• _PAGE TEXT_:

==================================================

ECQ pulled back PH growth in Q3, says think tank
Barcelona-based FocusEconomics expects the Philippines’ third-quarter growth to have slowed amid a surge in COVID-19 cases at that time, while reopening more economic activities alongside the recent decline in infections augured well for faster fourth-quarter expansion.
“Following the second quarter’s rebound in growth, economic prospects seemed to worsen in the third quarter. A wave of COVID-19 cases that began in July forced a gradual tightening of restrictions that culminated in a two-week lockdown of the capital (Metro Manila) in August. The manufacturing PMI (purchasing managers’ index) averaged lower in the third quarter compared to the second quarter, on the back of supply chain disruptions and faltering output,” FocusEconomics said in an Oct. 19 report.

==================================================

• _EXERCISE GOAL_: Continue the article on the FocusEconomics outlook for Philippine growth from where it stops.

==================================================

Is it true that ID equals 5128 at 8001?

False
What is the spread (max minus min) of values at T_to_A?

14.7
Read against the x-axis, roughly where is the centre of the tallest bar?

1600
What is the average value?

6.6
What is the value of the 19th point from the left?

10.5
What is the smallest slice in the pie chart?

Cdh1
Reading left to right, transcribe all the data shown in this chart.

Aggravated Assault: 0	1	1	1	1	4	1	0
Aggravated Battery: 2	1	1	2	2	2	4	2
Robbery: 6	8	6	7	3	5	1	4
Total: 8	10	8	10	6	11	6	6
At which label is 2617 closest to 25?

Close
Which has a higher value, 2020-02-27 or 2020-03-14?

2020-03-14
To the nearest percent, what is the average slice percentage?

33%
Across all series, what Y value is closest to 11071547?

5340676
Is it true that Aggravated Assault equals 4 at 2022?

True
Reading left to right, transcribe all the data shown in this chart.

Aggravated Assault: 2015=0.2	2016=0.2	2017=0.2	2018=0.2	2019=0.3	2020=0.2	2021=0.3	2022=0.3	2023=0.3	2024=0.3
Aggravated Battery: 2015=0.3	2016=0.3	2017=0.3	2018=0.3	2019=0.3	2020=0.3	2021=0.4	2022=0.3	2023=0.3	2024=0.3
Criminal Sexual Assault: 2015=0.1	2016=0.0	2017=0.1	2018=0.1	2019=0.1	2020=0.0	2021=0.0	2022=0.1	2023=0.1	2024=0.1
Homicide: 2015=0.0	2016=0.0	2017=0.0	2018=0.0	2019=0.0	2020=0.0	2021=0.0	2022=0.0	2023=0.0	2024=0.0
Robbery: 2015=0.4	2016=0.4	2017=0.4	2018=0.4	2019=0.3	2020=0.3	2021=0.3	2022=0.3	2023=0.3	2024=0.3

==================================================

• _EXERCISE ANSWER_:
Also “growth in both exports and imports receded in July to August, indicating deteriorating demand dynamics, while remittance growth hit a six-month low in July, likely inhibiting consumer spending, although remittance growth increased again in August,” it added.
FocusEconomics’ latest report on the Philippines did not indicate a gross domestic product (GDP) growth forecast for 2021, even as the think tank last month cut its estimate to 4.6 percent, within the government’s 4-5 percent target.
Moving forward, FocusEconomics said that “looser restrictions towards the end of the [third] quarter saw the PMI return to expansionary territory in September, boding well for activity in the fourth quarter.”
Timely passage of the proposed P5.02-trillion 2022 national budget, which was already approved by the Lower House and currently pending in the Senate, would “set out a notable ramp up in spending,” FocusEconomics said.
FocusEconomics’ panel of economists expect GDP growth of 6.8 percent both next year and in 2023. While the 2022 projection was below the government’s 7-9 percent growth goal, the 2023 estimate was within the 6-7 percent target set by the Development Budget Coordination Committee.
“GDP growth should speed up significantly in 2022, boosted by higher consumer spending and an improving external sector as the global vaccination effort picks up,” FocusEconomics said.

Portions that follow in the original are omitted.